State v. Weldy, ___ N.C. App. ___, ___ S.E.2d ___ (Jun. 2, 2020)

In this keeping or maintaining a vehicle for the keeping or sale of controlled substances case, there was insufficient evidence that the defendant kept or maintained a vehicle or did so for the keeping or selling of controlled substances.  Officers had received information from another agency indicating that the defendant was selling drugs.  During a traffic stop and weapons frisk following 20-25 minutes of surveillance of the defendant driving, approximately 56 grams of methamphetamine and 7 grams of heroin were discovered on the defendant’s person, and an officer later testified that neither amount was consistent with personal use.  The defendant was driving a vehicle registered to his wife and mother-in-law. 

Noting that North Carolina courts have defined the words “keep” and “maintain” separately, the court explained that they are similar terms, “often used interchangeably, to establish a singular element of the offense” and that whether a vehicle is “kept or maintained” for the keeping or selling of controlled substances depends on the totality of the circumstances.  Finding that the State presented no evidence that the defendant “maintained” the vehicle because there was no evidence that the defendant had title to or owned the vehicle, had a property interest in it, or paid for its purchase or upkeep, the court turned to whether there was sufficient evidence that the defendant “kept” the car within the meaning of G.S. 90-108(a)(7).  Reviewing relevant caselaw, which establishes that the “keep or maintain” language of the statute “refers to possessing something at least for a short period of time—or intending to retain possession of something in the future—for a certain use,” the court determined that evidence of the defendant’s possession of the vehicle for approximately 20-25 minutes, standing alone, was insufficient to prove that the defendant “kept” the vehicle.  

The court then turned to whether, assuming there had been sufficient evidence of the defendant’s keeping or maintaining the vehicle, the State presented sufficient evidence that the defendant’s purpose in doing so was the “keeping or selling” of controlled substances.  Again reviewing relevant caselaw, the court determined that the discovery on the defendant’s person of single bags containing approximately 56 grams of methamphetamine and 7 grams of heroin was insufficient to prove the purpose of keeping or maintaining the vehicle was the keeping or selling of controlled substances.  The court noted that the State presented no evidence that cell phones, cash, scales, baggies or other paraphernalia had been discovered in the vehicle.  There also was no evidence that the vehicle had been modified to conceal drugs or that drugs had been discovered in the vehicle itself, hidden or otherwise.

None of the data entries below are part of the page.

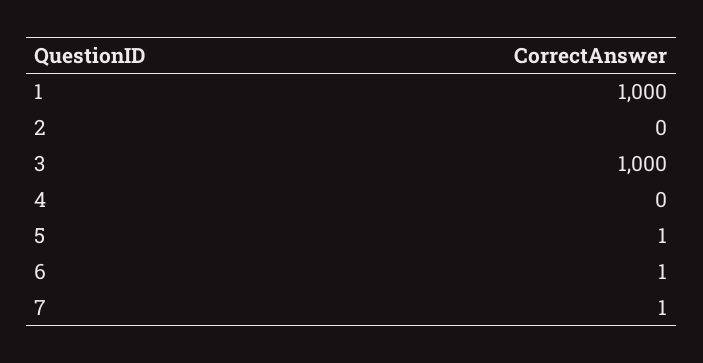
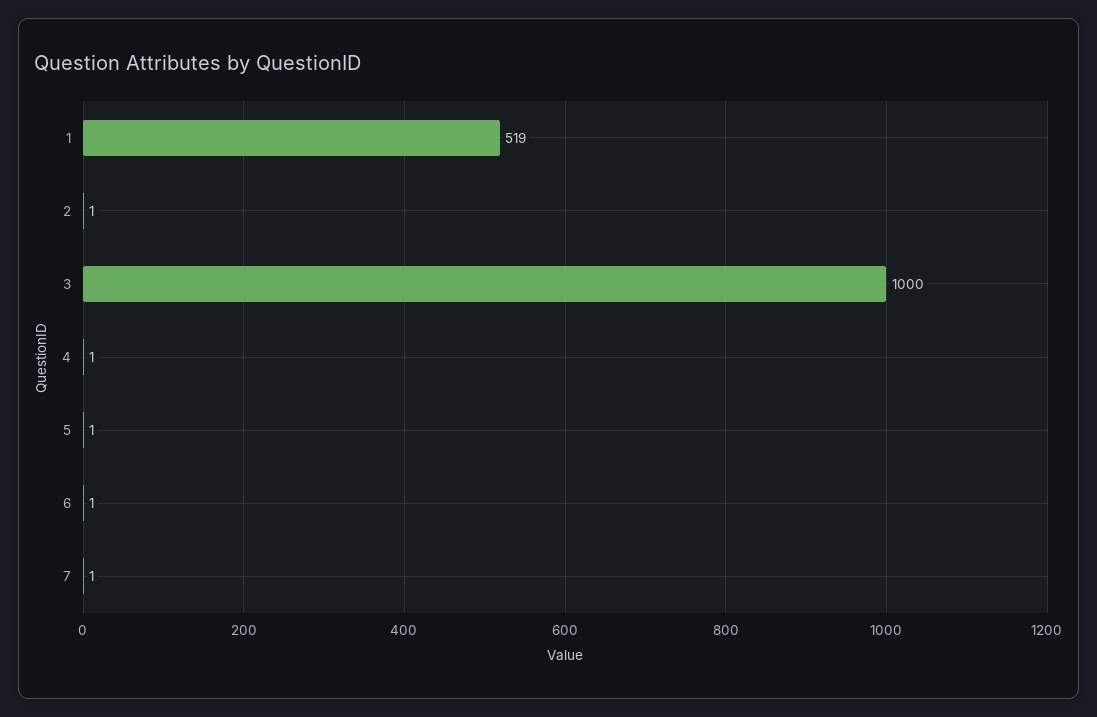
  {
-   "1": 1000,
+   "1": 519,
-   "2": 0,
+   "2": 1,
    "3": 1000,
-   "4": 0,
+   "4": 1,
    "5": 1,
    "6": 1,
    "7": 1
  }

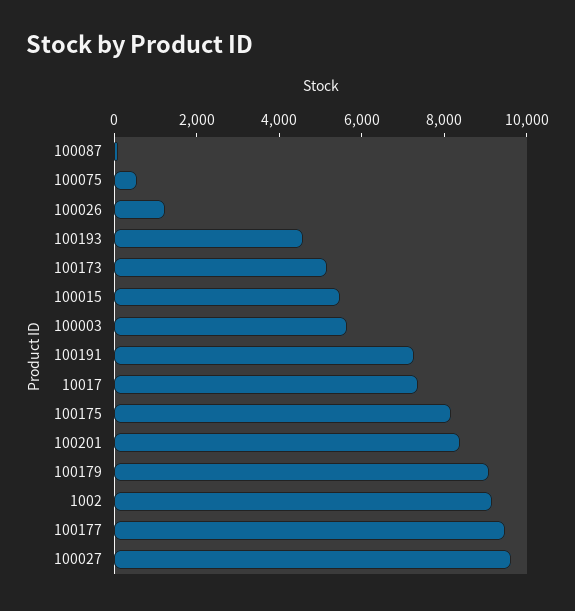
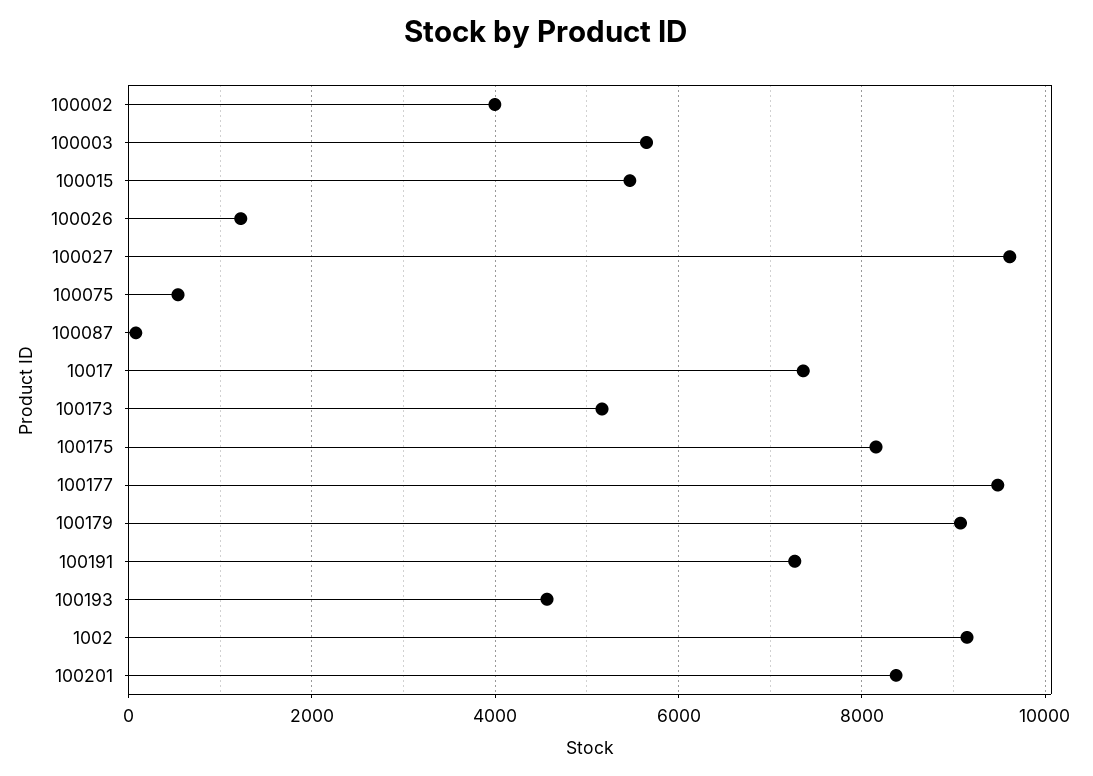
  {
    "100087": 0,
    "100075": 600,
    "100026": 1200,
    "100193": 4600,
    "100173": 5200,
    "100015": 5400,
    "100003": 5600,
    "100191": 7200,
    "10017": 7400,
    "100175": 8200,
    "100201": 8400,
    "100179": 9000,
    "1002": 9200,
    "100177": 9400,
-   "100027": 9600
+   "100027": 9600,
+   "100002": 4000
  }

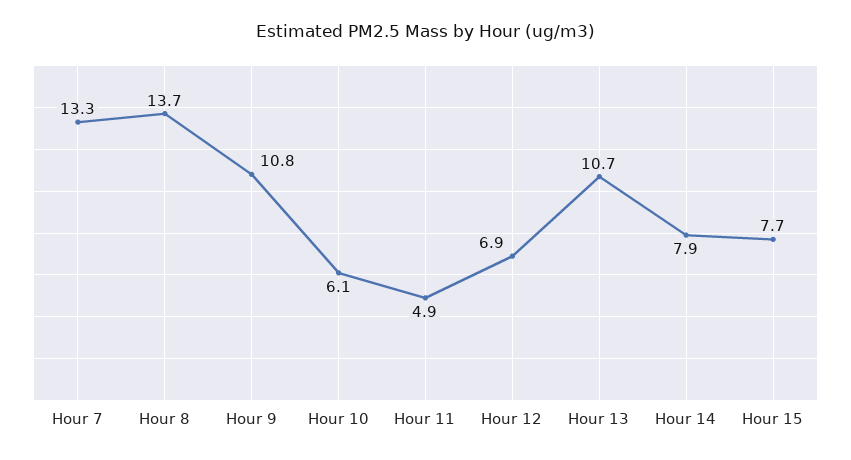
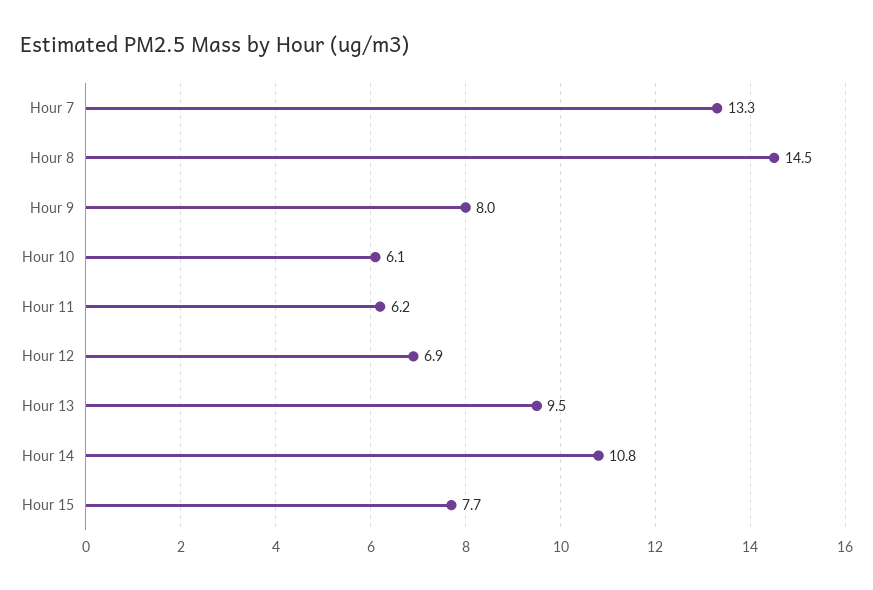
  {
    "Hour 7": 13.3,
-   "Hour 8": 13.7,
+   "Hour 8": 14.5,
-   "Hour 9": 10.8,
+   "Hour 9": 8,
    "Hour 10": 6.1,
-   "Hour 11": 4.9,
+   "Hour 11": 6.2,
    "Hour 12": 6.9,
-   "Hour 13": 10.7,
+   "Hour 13": 9.5,
-   "Hour 14": 7.9,
+   "Hour 14": 10.8,
    "Hour 15": 7.7
  }

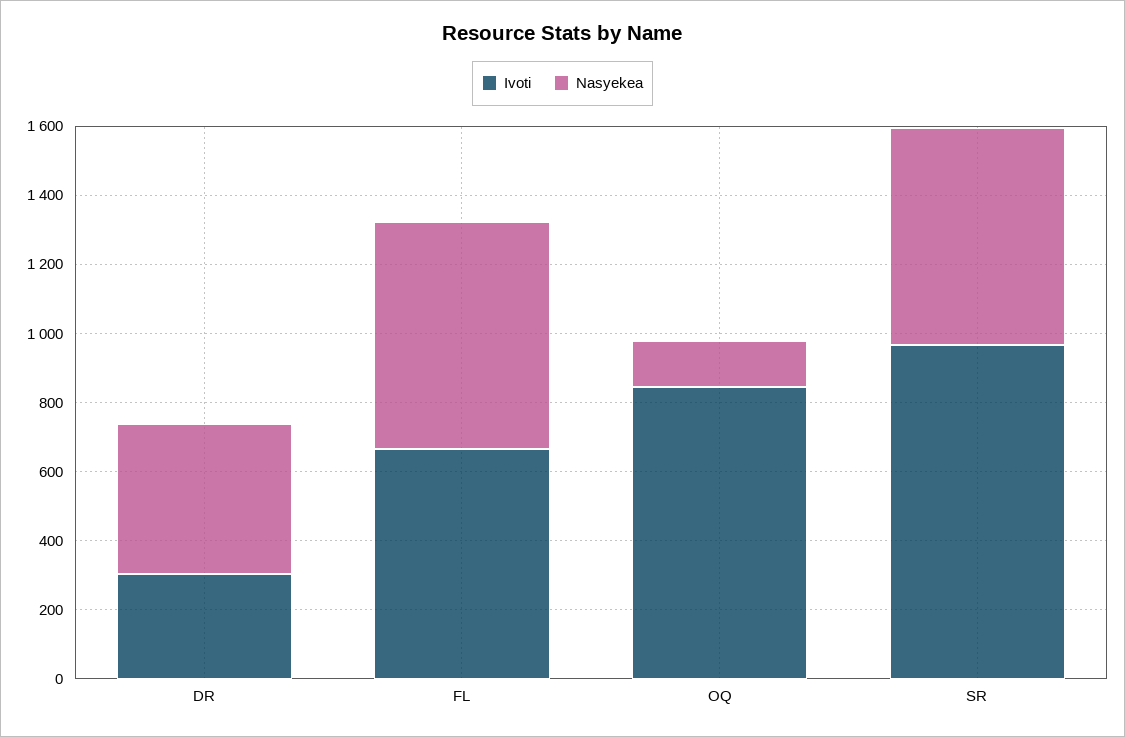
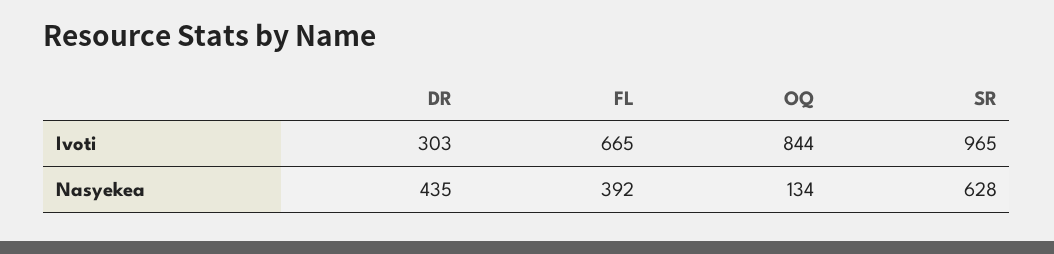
  {
    "Ivoti": {
      "DR": 303,
      "FL": 665,
      "OQ": 844,
      "SR": 965
    },
    "Nasyekea": {
      "DR": 435,
-     "FL": 650,
+     "FL": 392,
      "OQ": 134,
      "SR": 628
    }
  }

Judge Berger dissented and expressed his view that there was sufficient evidence of the offense and that the majority erroneously conflated “keeping” and “maintaining” in its analysis of whether the defendant kept or maintained the vehicle.  In Judge Berger’s view there was sufficient evidence that the defendant “kept” the vehicle based on his possession of the vehicle while engaging in drug activity.  He also would have found sufficient evidence that the defendant’s purpose in doing so was the keeping or selling of controlled substances based on the defendant’s use of the vehicle to transport drugs, the discovery of a purported drug ledger in the vehicle, and other evidence that the defendant was involved in the sale of drugs.